Circadian variation in QT dynamics is observed in healthy subjects. Sredniawa et al. 1 and Jensen et al. 20 reported that QT/RR slope was steepest in the morning, steeper during the day and less steep at night. Faber et al. 21 in patients with severe heart failure revealed a complete loss of circadian modulation of the QT interval. A blunted day‐to night difference in QT dynamicity was also found in our patients with post‐MI left ventricular dysfunction, especially in those who suffered from arrhythmic events.

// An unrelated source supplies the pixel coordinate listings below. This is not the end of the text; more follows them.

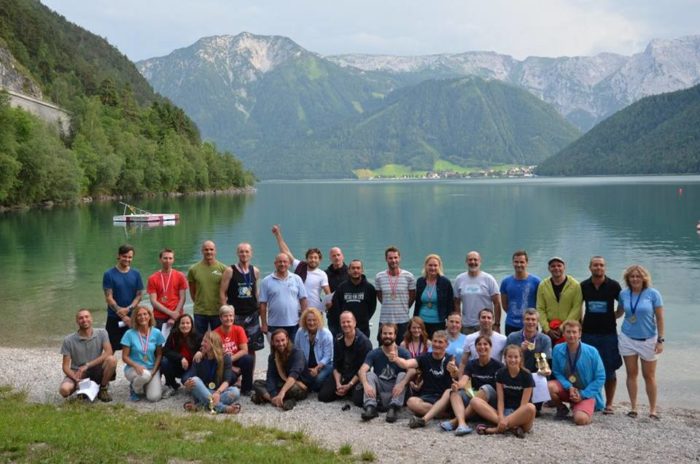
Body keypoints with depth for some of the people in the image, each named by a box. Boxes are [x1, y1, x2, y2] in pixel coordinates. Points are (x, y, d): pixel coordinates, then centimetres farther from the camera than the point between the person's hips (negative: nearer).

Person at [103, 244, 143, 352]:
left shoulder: (136, 274, 5)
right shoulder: (109, 274, -4)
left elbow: (139, 296, 4)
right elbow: (109, 298, -8)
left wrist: (129, 309, -15)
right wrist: (123, 316, -13)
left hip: (132, 317, 2)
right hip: (114, 318, -2)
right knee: (111, 348, 0)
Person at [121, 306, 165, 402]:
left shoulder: (156, 333, -2)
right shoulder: (130, 334, -9)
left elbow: (159, 355, 3)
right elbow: (125, 357, -6)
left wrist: (154, 371, -10)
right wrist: (136, 366, -24)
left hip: (152, 369, 2)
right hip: (133, 368, -2)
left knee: (154, 397, -18)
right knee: (145, 375, -39)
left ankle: (145, 386, 18)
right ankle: (134, 388, -2)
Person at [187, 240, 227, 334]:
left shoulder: (223, 268, -4)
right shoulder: (194, 269, 0)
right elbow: (192, 291, 10)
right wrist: (198, 302, 7)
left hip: (218, 312, -1)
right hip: (200, 312, 1)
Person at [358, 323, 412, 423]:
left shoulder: (403, 353, -3)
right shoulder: (374, 353, 1)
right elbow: (362, 371, -14)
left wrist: (402, 384, -40)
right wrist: (366, 384, -36)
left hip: (396, 392, -1)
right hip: (378, 392, 1)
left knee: (402, 374, -22)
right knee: (370, 374, -19)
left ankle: (393, 408, -35)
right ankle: (370, 407, -37)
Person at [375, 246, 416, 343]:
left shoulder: (408, 276, -2)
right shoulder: (379, 277, 0)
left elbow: (412, 296, 9)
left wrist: (404, 308, 10)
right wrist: (388, 306, 10)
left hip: (403, 320, -1)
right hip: (384, 320, 1)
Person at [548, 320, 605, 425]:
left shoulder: (591, 352, -14)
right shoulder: (557, 350, -9)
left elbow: (600, 378, -8)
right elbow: (557, 373, 0)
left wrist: (583, 394, -14)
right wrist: (569, 387, -18)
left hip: (587, 393, -3)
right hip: (566, 389, 3)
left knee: (581, 419, -30)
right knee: (549, 387, -29)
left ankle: (588, 408, 10)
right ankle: (562, 409, 3)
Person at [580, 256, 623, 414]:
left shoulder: (613, 285, -3)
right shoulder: (583, 286, 4)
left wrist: (613, 317, 1)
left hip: (608, 333, -2)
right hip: (588, 333, 2)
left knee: (609, 370, 2)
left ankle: (609, 404, 11)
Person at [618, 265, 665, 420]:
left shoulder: (653, 294, -9)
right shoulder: (624, 294, 0)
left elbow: (660, 318, -7)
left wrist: (660, 340, -9)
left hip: (648, 339, -2)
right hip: (628, 338, 3)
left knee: (649, 376, 4)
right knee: (632, 374, 6)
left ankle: (653, 410, 13)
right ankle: (633, 408, 15)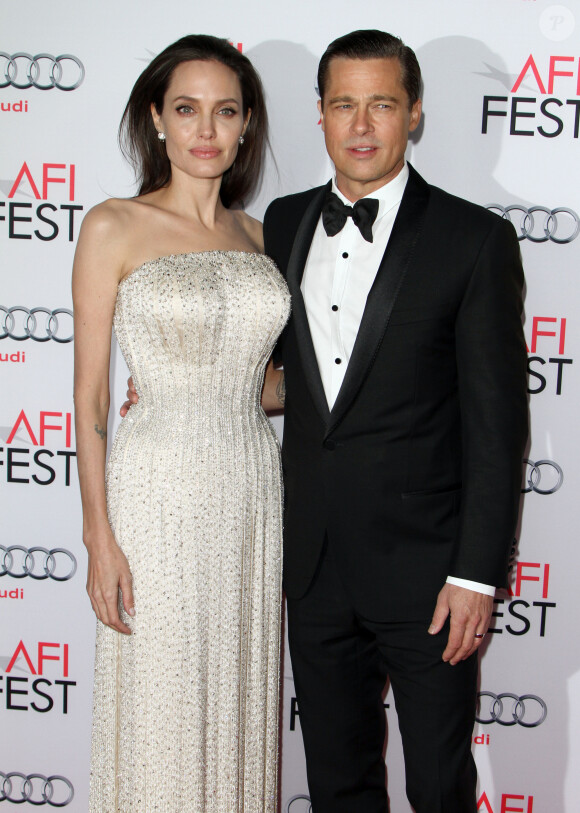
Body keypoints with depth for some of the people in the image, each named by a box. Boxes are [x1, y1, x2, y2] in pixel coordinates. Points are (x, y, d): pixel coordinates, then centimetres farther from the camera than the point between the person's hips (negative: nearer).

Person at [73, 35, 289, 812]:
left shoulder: (255, 235, 9)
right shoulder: (113, 228, -5)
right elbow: (89, 396, -6)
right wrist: (100, 537, -10)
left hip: (252, 489, 5)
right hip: (158, 493, -4)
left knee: (241, 702, 14)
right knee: (160, 717, 6)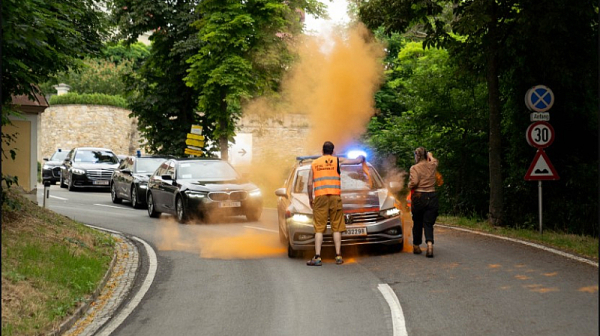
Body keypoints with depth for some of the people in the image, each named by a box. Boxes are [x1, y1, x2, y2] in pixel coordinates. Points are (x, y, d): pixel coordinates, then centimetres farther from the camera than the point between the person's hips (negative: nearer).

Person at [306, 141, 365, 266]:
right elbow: (357, 161, 13)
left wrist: (310, 199, 19)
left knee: (319, 228, 0)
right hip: (335, 196, -1)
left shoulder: (314, 163, 12)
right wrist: (361, 158, 35)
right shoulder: (337, 160, 8)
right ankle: (338, 257, 4)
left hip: (320, 198, 1)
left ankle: (317, 257, -7)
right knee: (337, 228, 5)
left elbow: (310, 184, 9)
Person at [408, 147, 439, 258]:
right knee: (428, 223, 1)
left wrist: (409, 185, 0)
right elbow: (434, 161, 30)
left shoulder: (415, 168, -9)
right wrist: (430, 155, 47)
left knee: (417, 223, 12)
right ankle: (430, 244, -22)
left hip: (419, 197, -2)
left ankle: (416, 246, 23)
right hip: (432, 197, 2)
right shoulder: (432, 166, 5)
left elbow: (414, 182, -21)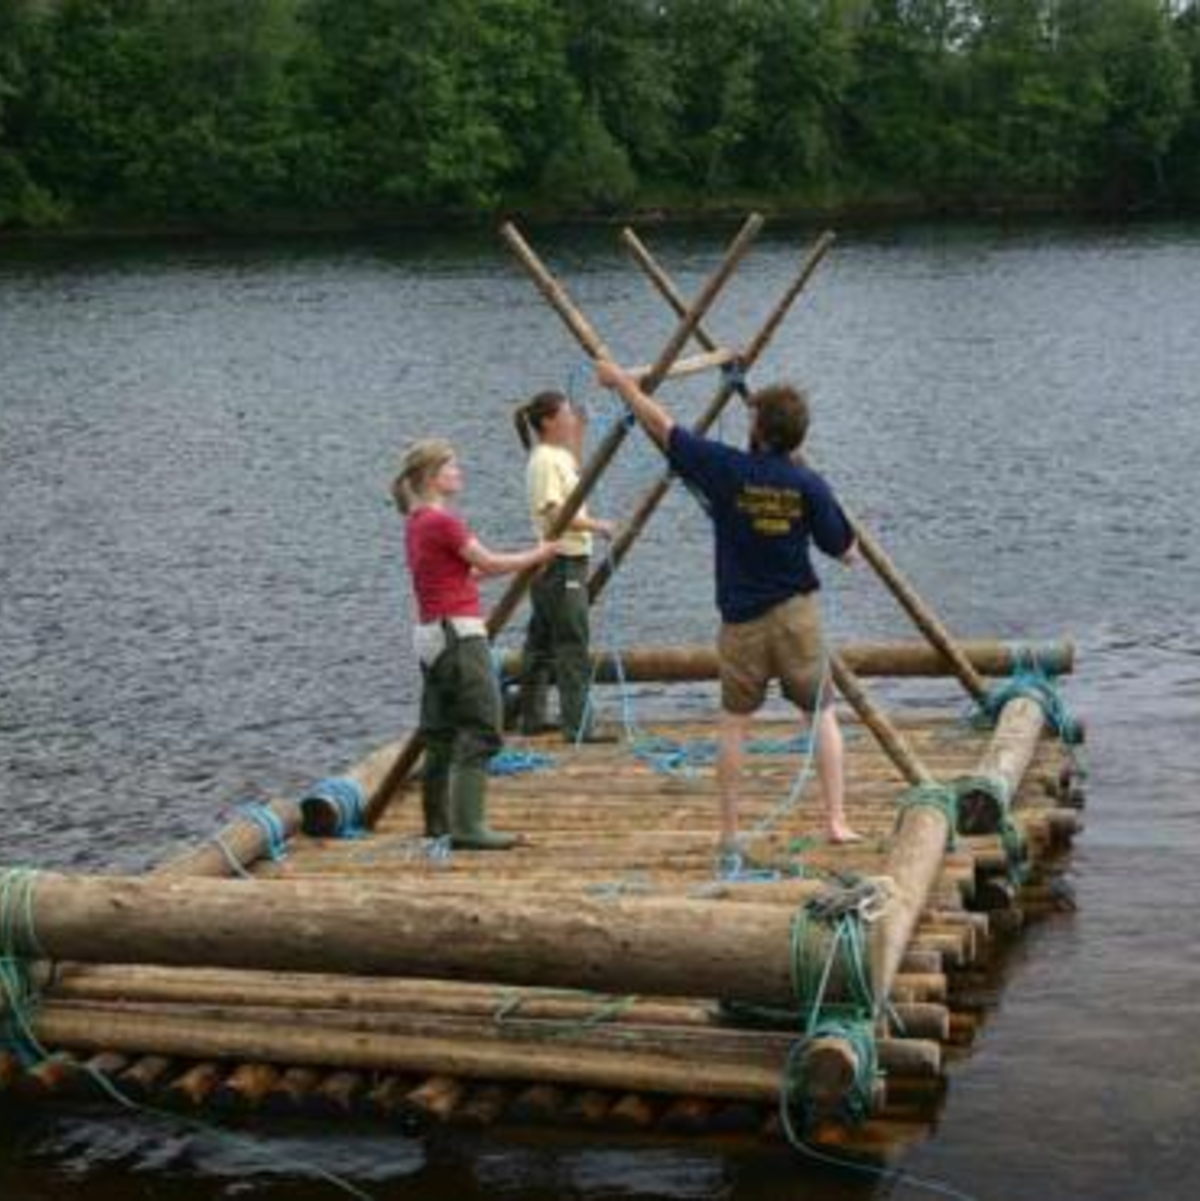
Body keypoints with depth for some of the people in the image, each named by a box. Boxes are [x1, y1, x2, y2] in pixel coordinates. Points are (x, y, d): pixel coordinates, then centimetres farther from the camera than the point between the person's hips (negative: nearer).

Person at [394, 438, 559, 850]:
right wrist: (539, 555, 5)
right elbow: (489, 564, -9)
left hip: (431, 635, 10)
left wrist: (526, 562, 20)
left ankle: (438, 822, 21)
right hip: (459, 634, -10)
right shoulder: (442, 522, -14)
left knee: (441, 731, 15)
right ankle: (468, 827, -13)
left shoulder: (417, 522, 14)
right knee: (480, 729, -9)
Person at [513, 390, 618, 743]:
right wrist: (597, 526, -17)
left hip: (569, 560, 10)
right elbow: (554, 513, -21)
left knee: (542, 643, 15)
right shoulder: (545, 460, -14)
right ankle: (579, 727, -10)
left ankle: (533, 718, 22)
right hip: (560, 563, -10)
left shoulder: (560, 456, 14)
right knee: (572, 647, -10)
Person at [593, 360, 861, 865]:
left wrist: (619, 380, 13)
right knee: (821, 715, 11)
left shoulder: (726, 468, -9)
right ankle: (836, 819, 3)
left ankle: (729, 839, 10)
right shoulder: (809, 485, -7)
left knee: (734, 723, 10)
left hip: (741, 619, 0)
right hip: (796, 614, 0)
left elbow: (660, 424, 0)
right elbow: (845, 551, 0)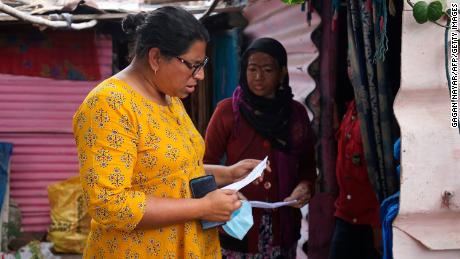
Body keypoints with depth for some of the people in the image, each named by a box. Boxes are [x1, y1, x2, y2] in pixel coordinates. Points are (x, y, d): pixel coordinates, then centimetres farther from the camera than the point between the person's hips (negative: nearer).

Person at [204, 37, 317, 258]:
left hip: (282, 225, 3)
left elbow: (307, 164, 13)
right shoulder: (228, 110, -4)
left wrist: (305, 185, -7)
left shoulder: (296, 113, 5)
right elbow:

An explanation of an increased steepness of the linear QT/RR slope mechanism in post‐MI patients with history of malignant ventricular arrhythmias is not simple. Generally, it indicates inappropriate, excessive shortening of QT intervals during fast heart rates, and/or excessive lengthening of QT during slow heart rates. 22 Zareba suggested that the concept of excessive QT shortening with fast rates might be supported by observation, also from the ICD memory, that most episodes of ventricular tachyarrhythmias are preceded by sinus tachycardia. 23 It seems that the slope of QT/RR relationship reflects myocardial vulnerability, one of the major mechanism that contributes to the risk of arrhythmic death. We think that many other variables such as autonomic nervous activity, ischemia, M‐cell function, or local myocardial attributes may be also involved.
Study Limitations
The precision of the analysis of QT interval may be criticized due to the sampling rate of 128 Hz (7.8 ms), which was used in our study. But we think that both automatic analysis and multiple corrections, if necessary, of Tend and Tpeak points should diminish the measurements errors. Moreover, the same observer performed all analyses and corrections. The other limitation is the presence of patients with one‐ and multivessel coronary heart disease, but we think, that the severity of the disease should not influence significantly on the results because the number of patients with different extent of coronary artery lesions was comparable in both groups. Nevertheless, the ischemia influence on the QT/RR, when analyzed alone, may be different in these patients.
CONCLUSIONS
Steeper QT/RR slope and complete lack of day‐to‐night differences in VT/VF patients show inappropriate QT adaptation to the heart rate changes. In addition, prospective analysis is necessary to confirm the importance of QT/RR relationship in stratification of arrhythmic death risk in patients with left ventricular dysfunction after myocardial infarction.